### Stored data

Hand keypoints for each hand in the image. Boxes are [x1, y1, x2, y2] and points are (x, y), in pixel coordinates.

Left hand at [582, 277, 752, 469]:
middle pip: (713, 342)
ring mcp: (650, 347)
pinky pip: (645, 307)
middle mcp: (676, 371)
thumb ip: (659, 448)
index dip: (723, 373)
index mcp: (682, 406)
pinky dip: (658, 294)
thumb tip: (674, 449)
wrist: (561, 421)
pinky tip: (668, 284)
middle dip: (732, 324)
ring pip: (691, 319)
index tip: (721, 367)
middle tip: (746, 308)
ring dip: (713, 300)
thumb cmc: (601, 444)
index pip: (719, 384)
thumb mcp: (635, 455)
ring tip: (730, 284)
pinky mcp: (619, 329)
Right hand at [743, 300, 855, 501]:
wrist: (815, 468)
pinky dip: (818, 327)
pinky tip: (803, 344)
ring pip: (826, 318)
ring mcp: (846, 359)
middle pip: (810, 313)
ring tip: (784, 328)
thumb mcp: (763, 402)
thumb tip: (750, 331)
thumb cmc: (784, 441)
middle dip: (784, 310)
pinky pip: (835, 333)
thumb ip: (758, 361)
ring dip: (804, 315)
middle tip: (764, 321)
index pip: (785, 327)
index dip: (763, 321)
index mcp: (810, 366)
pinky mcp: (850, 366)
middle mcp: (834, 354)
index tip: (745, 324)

######
### Stored data

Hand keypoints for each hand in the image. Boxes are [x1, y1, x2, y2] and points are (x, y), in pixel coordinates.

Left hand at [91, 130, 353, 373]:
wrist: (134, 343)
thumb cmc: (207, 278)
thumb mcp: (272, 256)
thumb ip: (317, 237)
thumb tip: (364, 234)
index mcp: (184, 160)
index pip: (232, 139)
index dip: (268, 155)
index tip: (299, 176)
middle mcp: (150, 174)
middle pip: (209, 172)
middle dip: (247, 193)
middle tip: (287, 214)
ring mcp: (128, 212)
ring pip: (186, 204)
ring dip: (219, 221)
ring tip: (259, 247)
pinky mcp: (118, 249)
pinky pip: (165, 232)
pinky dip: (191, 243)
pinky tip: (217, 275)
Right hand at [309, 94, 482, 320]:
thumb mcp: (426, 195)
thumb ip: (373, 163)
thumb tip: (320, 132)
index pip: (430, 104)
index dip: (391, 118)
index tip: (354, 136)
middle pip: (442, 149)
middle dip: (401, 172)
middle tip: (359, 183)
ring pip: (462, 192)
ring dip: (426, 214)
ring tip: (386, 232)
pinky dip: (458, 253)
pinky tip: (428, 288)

######

Reproduce exactly the section above that begins at the line containing "index dip: (391, 118)" and ends at the line containing "pinky tip: (428, 288)", leaving out all other lines.

**Solution to this task**
index dip: (391, 118)
index tip: (354, 136)
middle pip: (442, 149)
middle dip: (401, 172)
middle tip: (359, 183)
ring pip: (462, 192)
ring dip: (426, 214)
ring tip: (386, 232)
pinky dip: (458, 253)
pinky tip: (428, 288)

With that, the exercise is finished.